### About this exercise
Repeat the data word for word, excluding every picture.

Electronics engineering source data
----------

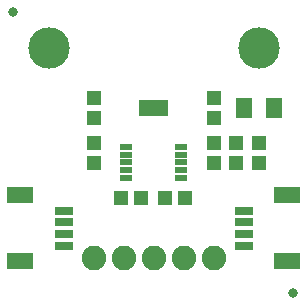
<source format=gts>
G75*
%MOIN*%
%OFA0B0*%
%FSLAX25Y25*%
%IPPOS*%
%LPD*%
%AMOC8*
5,1,8,0,0,1.08239X$1,22.5*
%
%ADD10C,0.13800*%
%ADD11C,0.03300*%
%ADD12R,0.04737X0.05131*%
%ADD13R,0.03300X0.05800*%
%ADD14R,0.08674X0.05524*%
%ADD15R,0.06115X0.03162*%
%ADD16C,0.08200*%
%ADD17R,0.05131X0.04737*%
%ADD18R,0.04343X0.02296*%
%ADD19R,0.05800X0.03300*%
D10*
X0178333Y0160000D03*
X0248333Y0160000D03*
D11*
X0166333Y0172000D03*
X0259833Y0078500D03*
D12*
X0248333Y0121654D03*
X0240833Y0121654D03*
X0233333Y0121654D03*
X0233333Y0128346D03*
X0240833Y0128346D03*
X0248333Y0128346D03*
X0233333Y0136654D03*
X0233333Y0143346D03*
X0193333Y0143346D03*
X0193333Y0136654D03*
X0193333Y0128346D03*
X0193333Y0121654D03*
D13*
X0210133Y0140000D03*
X0213333Y0140000D03*
X0216533Y0140000D03*
D14*
X0168865Y0088976D03*
X0168865Y0111024D03*
X0257802Y0111024D03*
X0257802Y0088976D03*
D15*
X0243333Y0094094D03*
X0243333Y0098031D03*
X0243333Y0101969D03*
X0243333Y0105906D03*
X0183333Y0105906D03*
X0183333Y0101969D03*
X0183333Y0098031D03*
X0183333Y0094094D03*
D16*
X0193333Y0090000D03*
X0203333Y0090000D03*
X0213333Y0090000D03*
X0223333Y0090000D03*
X0233333Y0090000D03*
D17*
X0223680Y0110000D03*
X0216987Y0110000D03*
X0209180Y0110000D03*
X0202487Y0110000D03*
D18*
X0204180Y0116882D03*
X0204180Y0119441D03*
X0204180Y0122000D03*
X0204180Y0124559D03*
X0204180Y0127118D03*
X0222487Y0127118D03*
X0222487Y0124559D03*
X0222487Y0122000D03*
X0222487Y0119441D03*
X0222487Y0116882D03*
D19*
X0243333Y0138400D03*
X0243333Y0141600D03*
X0253333Y0141600D03*
X0253333Y0138400D03*
M02*

</source>
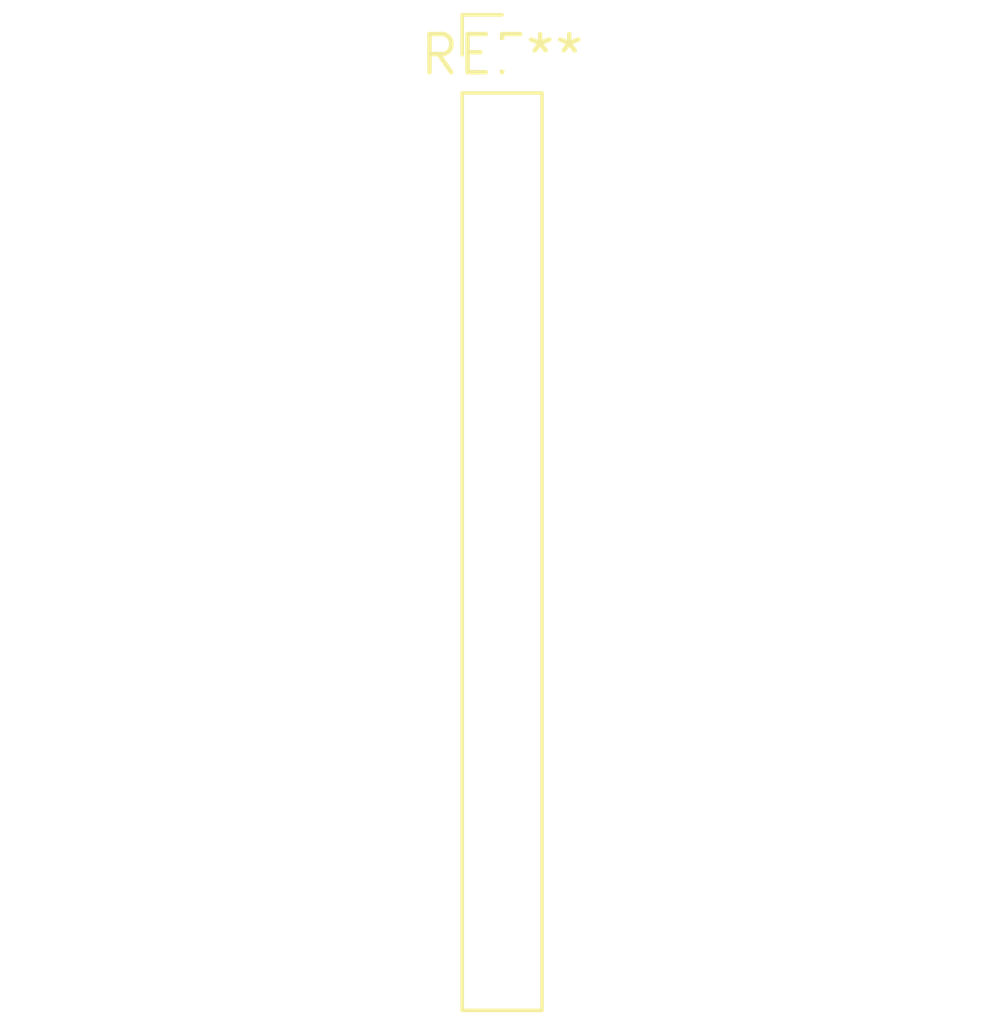
<source format=kicad_pcb>
(kicad_pcb (version 20240108) (generator pcbnew)

  (general
    (thickness 1.6)
  )

  (paper "A4")
  (layers
    (0 "F.Cu" signal)
    (31 "B.Cu" signal)
    (32 "B.Adhes" user "B.Adhesive")
    (33 "F.Adhes" user "F.Adhesive")
    (34 "B.Paste" user)
    (35 "F.Paste" user)
    (36 "B.SilkS" user "B.Silkscreen")
    (37 "F.SilkS" user "F.Silkscreen")
    (38 "B.Mask" user)
    (39 "F.Mask" user)
    (40 "Dwgs.User" user "User.Drawings")
    (41 "Cmts.User" user "User.Comments")
    (42 "Eco1.User" user "User.Eco1")
    (43 "Eco2.User" user "User.Eco2")
    (44 "Edge.Cuts" user)
    (45 "Margin" user)
    (46 "B.CrtYd" user "B.Courtyard")
    (47 "F.CrtYd" user "F.Courtyard")
    (48 "B.Fab" user)
    (49 "F.Fab" user)
    (50 "User.1" user)
    (51 "User.2" user)
    (52 "User.3" user)
    (53 "User.4" user)
    (54 "User.5" user)
    (55 "User.6" user)
    (56 "User.7" user)
    (57 "User.8" user)
    (58 "User.9" user)
  )

  (setup
    (pad_to_mask_clearance 0)
    (pcbplotparams
      (layerselection 0x00010fc_ffffffff)
      (plot_on_all_layers_selection 0x0000000_00000000)
      (disableapertmacros false)
      (usegerberextensions false)
      (usegerberattributes false)
      (usegerberadvancedattributes false)
      (creategerberjobfile false)
      (dashed_line_dash_ratio 12.000000)
      (dashed_line_gap_ratio 3.000000)
      (svgprecision 4)
      (plotframeref false)
      (viasonmask false)
      (mode 1)
      (useauxorigin false)
      (hpglpennumber 1)
      (hpglpenspeed 20)
      (hpglpendiameter 15.000000)
      (dxfpolygonmode false)
      (dxfimperialunits false)
      (dxfusepcbnewfont false)
      (psnegative false)
      (psa4output false)
      (plotreference false)
      (plotvalue false)
      (plotinvisibletext false)
      (sketchpadsonfab false)
      (subtractmaskfromsilk false)
      (outputformat 1)
      (mirror false)
      (drillshape 1)
      (scaleselection 1)
      (outputdirectory "")
    )
  )

  (net 0 "")

  (footprint "PinHeader_1x13_P2.54mm_Vertical" (layer "F.Cu") (at 0 0))

)

</source>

----------

### Exercise output
<source format=gts>
G75*
%MOIN*%
%OFA0B0*%
%FSLAX25Y25*%
%IPPOS*%
%LPD*%
%AMOC8*
5,1,8,0,0,1.08239X$1,22.5*
%
%ADD10C,0.13800*%
%ADD11C,0.03300*%
%ADD12R,0.04737X0.05131*%
%ADD13R,0.03300X0.05800*%
%ADD14R,0.08674X0.05524*%
%ADD15R,0.06115X0.03162*%
%ADD16C,0.08200*%
%ADD17R,0.05131X0.04737*%
%ADD18R,0.04343X0.02296*%
%ADD19R,0.05800X0.03300*%
D10*
X0178333Y0160000D03*
X0248333Y0160000D03*
D11*
X0166333Y0172000D03*
X0259833Y0078500D03*
D12*
X0248333Y0121654D03*
X0240833Y0121654D03*
X0233333Y0121654D03*
X0233333Y0128346D03*
X0240833Y0128346D03*
X0248333Y0128346D03*
X0233333Y0136654D03*
X0233333Y0143346D03*
X0193333Y0143346D03*
X0193333Y0136654D03*
X0193333Y0128346D03*
X0193333Y0121654D03*
D13*
X0210133Y0140000D03*
X0213333Y0140000D03*
X0216533Y0140000D03*
D14*
X0168865Y0088976D03*
X0168865Y0111024D03*
X0257802Y0111024D03*
X0257802Y0088976D03*
D15*
X0243333Y0094094D03*
X0243333Y0098031D03*
X0243333Y0101969D03*
X0243333Y0105906D03*
X0183333Y0105906D03*
X0183333Y0101969D03*
X0183333Y0098031D03*
X0183333Y0094094D03*
D16*
X0193333Y0090000D03*
X0203333Y0090000D03*
X0213333Y0090000D03*
X0223333Y0090000D03*
X0233333Y0090000D03*
D17*
X0223680Y0110000D03*
X0216987Y0110000D03*
X0209180Y0110000D03*
X0202487Y0110000D03*
D18*
X0204180Y0116882D03*
X0204180Y0119441D03*
X0204180Y0122000D03*
X0204180Y0124559D03*
X0204180Y0127118D03*
X0222487Y0127118D03*
X0222487Y0124559D03*
X0222487Y0122000D03*
X0222487Y0119441D03*
X0222487Y0116882D03*
D19*
X0243333Y0138400D03*
X0243333Y0141600D03*
X0253333Y0141600D03*
X0253333Y0138400D03*
M02*

</source>
<source format=kicad_pcb>
(kicad_pcb (version 20240108) (generator pcbnew)

  (general
    (thickness 1.6)
  )

  (paper "A4")
  (layers
    (0 "F.Cu" signal)
    (31 "B.Cu" signal)
    (32 "B.Adhes" user "B.Adhesive")
    (33 "F.Adhes" user "F.Adhesive")
    (34 "B.Paste" user)
    (35 "F.Paste" user)
    (36 "B.SilkS" user "B.Silkscreen")
    (37 "F.SilkS" user "F.Silkscreen")
    (38 "B.Mask" user)
    (39 "F.Mask" user)
    (40 "Dwgs.User" user "User.Drawings")
    (41 "Cmts.User" user "User.Comments")
    (42 "Eco1.User" user "User.Eco1")
    (43 "Eco2.User" user "User.Eco2")
    (44 "Edge.Cuts" user)
    (45 "Margin" user)
    (46 "B.CrtYd" user "B.Courtyard")
    (47 "F.CrtYd" user "F.Courtyard")
    (48 "B.Fab" user)
    (49 "F.Fab" user)
    (50 "User.1" user)
    (51 "User.2" user)
    (52 "User.3" user)
    (53 "User.4" user)
    (54 "User.5" user)
    (55 "User.6" user)
    (56 "User.7" user)
    (57 "User.8" user)
    (58 "User.9" user)
  )

  (setup
    (pad_to_mask_clearance 0)
    (pcbplotparams
      (layerselection 0x00010fc_ffffffff)
      (plot_on_all_layers_selection 0x0000000_00000000)
      (disableapertmacros false)
      (usegerberextensions false)
      (usegerberattributes false)
      (usegerberadvancedattributes false)
      (creategerberjobfile false)
      (dashed_line_dash_ratio 12.000000)
      (dashed_line_gap_ratio 3.000000)
      (svgprecision 4)
      (plotframeref false)
      (viasonmask false)
      (mode 1)
      (useauxorigin false)
      (hpglpennumber 1)
      (hpglpenspeed 20)
      (hpglpendiameter 15.000000)
      (dxfpolygonmode false)
      (dxfimperialunits false)
      (dxfusepcbnewfont false)
      (psnegative false)
      (psa4output false)
      (plotreference false)
      (plotvalue false)
      (plotinvisibletext false)
      (sketchpadsonfab false)
      (subtractmaskfromsilk false)
      (outputformat 1)
      (mirror false)
      (drillshape 1)
      (scaleselection 1)
      (outputdirectory "")
    )
  )

  (net 0 "")

  (footprint "PinHeader_1x13_P2.54mm_Vertical" (layer "F.Cu") (at 0 0))

)

</source>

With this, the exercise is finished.